The story is ostensibly about the Night Terrors, those nasty things that well up as the shadows rise, but it’s really a coming of age story. If I liked the little girl better, I would find it so sweet that I would have to add that extra star to the rating, but I really, really don’t like her at all. The story, though, it’s great.”
“The old Haunted House/Ghost story slammed into your face and rubbed around in the maggottygoo!!
[G]ently, gently, SLAM is how I felt… and unusually left wanting to know more.

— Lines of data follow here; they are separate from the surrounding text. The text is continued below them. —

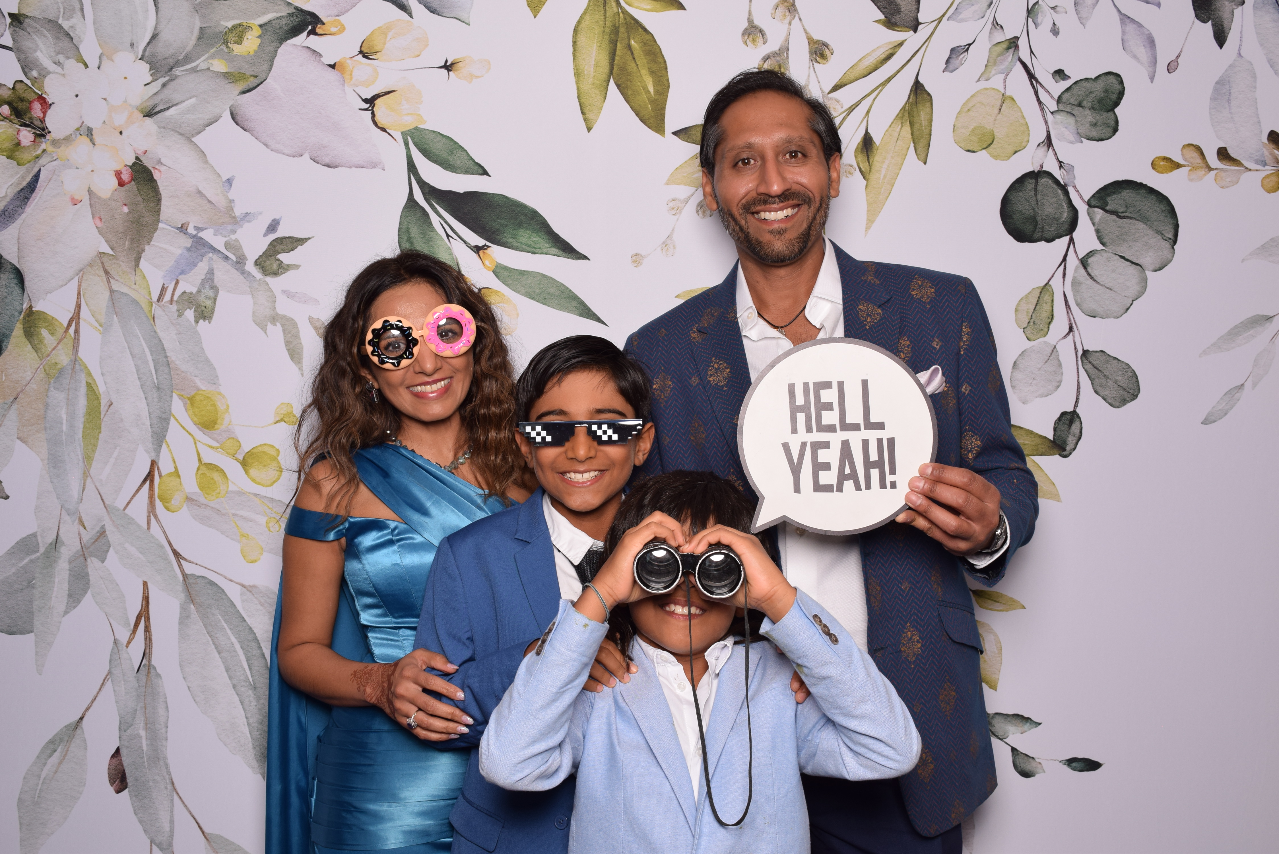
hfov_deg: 53.1
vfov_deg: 36.9
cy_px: 427
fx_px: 1279
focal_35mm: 36
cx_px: 640
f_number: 8
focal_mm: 24
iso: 320
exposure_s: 1/125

I adore Lori R. Lopez and her words!”
THE FLUFFY RED FOX REVIEWS; Amazon Review
About The Author & Artist
Lori R. Lopez never lived in the shadow of a windmill, but she did grow up beside the world’s largest toothpick, a monolithic structure of wood that dominated her youth in Wisconsin — for fear it might tip over and flatten her house. The beastly thing frightened her at night almost as much as the stories about infamous “psycho” Ed Gein, who was incarcerated about fifteen miles from her home. (She had watched Alfred Hitchcock movies from an early age. It was scary films that left the biggest impression.) To this day Lori recalls the sharp silhouette of the toothpick each night while flossing her teeth before going to bed . . . then lies awake remembering her nightmares of Ed Gein.
Eventually, once the world began using Dental Floss, the toothpick had been whittled down and sold for scrap, converted to normal-sized toothpicks that nobody purchased. These fragments wound up in antique shops and museums, like so many outdated modern treasures.
The former tourist attraction probably inspired Lori to come up with an old haunted windmill. Or perhaps her story Macabre resulted from a trip to see the world’s largest gumball machine at age thirteen and two-quarters. Maybe, too, the statue of Paul Bunyan she would glimpse during Summers in the North Woods carved a notch in her mind — although it wasn’t nearly as large as the toothpick and seemed a lot friendlier.
During travels in California, where she has spent the majority of her days and possibly nights, the author would observe a very tall wooden chair that could have belonged to the real Paul Bunyan were he the size of a beanstalk giant, and if he was in fact ever real. The chair occupies her dreams when she is not preoccupied with childhood fears.